After all of this, individual instruments of the specific type discussed above can finally be calibrated. The process generally begins with a basic damage check. Some organizations such as nuclear power plants collect "as-found" calibration data before any [[Planned maintenance|routine maintenance]] is performed. After routine maintenance and deficiencies detected during calibration are addressed, an "as-left" calibration is performed.

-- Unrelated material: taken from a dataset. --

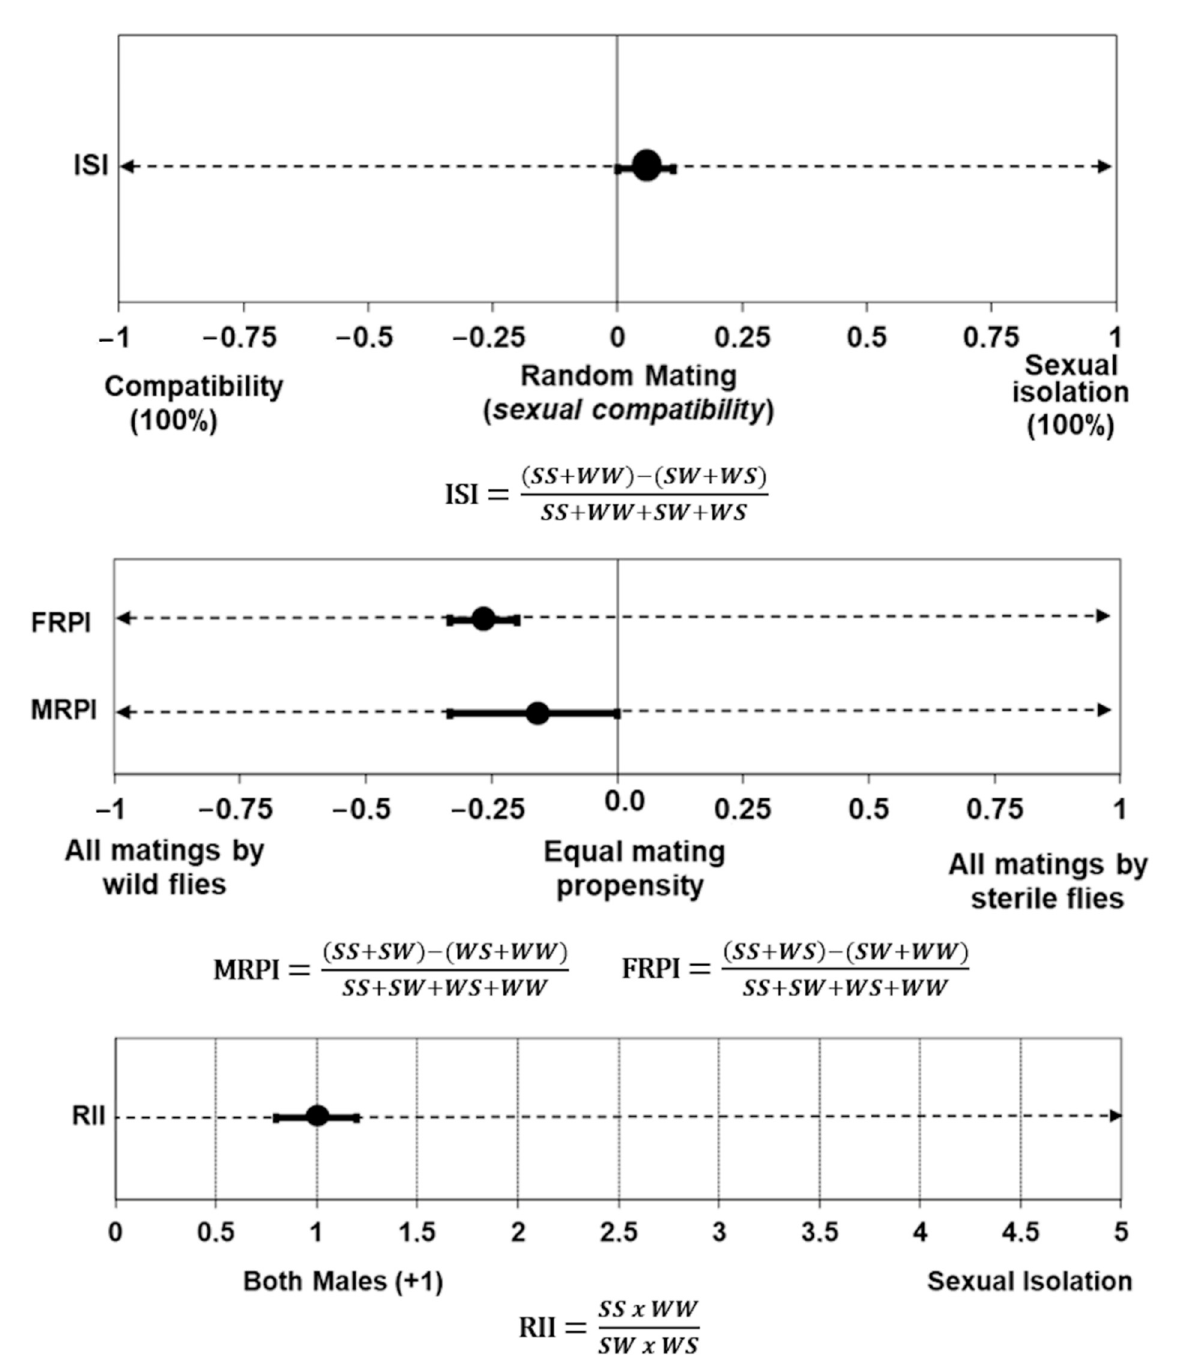
Figure 4. Indices of mating compatibility between sterile flies of the Vacaria strain and wild flies of Anastrepha fraterculus (ISI = isolation index; FRPI = female relative performance index; MRPI = male relative performance index; RII = relative isolation index; SS = sterile male and female; WW = wild male and female; SW = sterile male and wild female; WS = wild male and sterile female). Error bars represent the standard errors of means.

More commonly, a calibration technician is entrusted with the entire process and signs the calibration certificate, which documents the completion of a successful calibration.
The basic process outlined above is a difficult and expensive challenge. The cost for ordinary equipment support is generally about 10% of the original purchase price on a yearly basis, as a commonly accepted [[rule-of-thumb]]. Exotic devices such as [[scanning electron microscope]]s, [[gas chromatograph]] systems and [[laser]] [[interferometer]] devices can be even more costly to maintain.

The 'single measurement' device used in the basic calibration process description above does exist. But, depending on the organization, the majority of the devices that need calibration can have several ranges and many functionalities in a single instrument. A good example is a common modern [[oscilloscope]]. There easily could be 200,000 combinations of settings to completely calibrate and limitations on how much of an all-inclusive calibration can be automated.

[[Image:F18NARack.JPG|thumb|An instrument rack with tamper-indicating seals]]

To prevent unauthorized access to an instrument tamper-proof seals are usually applied after calibration. The picture of the oscilloscope rack shows these, and prove that the instrument has not been removed since it was last calibrated as they will possible unauthorized to the adjusting elements of the instrument. There also are labels showing the date of the last calibration and when the calibration interval dictates when the next one is needed. Some organizations also assign unique identification to each instrument to standardize the record keeping and keep track of accessories that are integral to a specific calibration condition.

When the instruments being calibrated are integrated with computers, the integrated computer programs and any calibration corrections are also under control.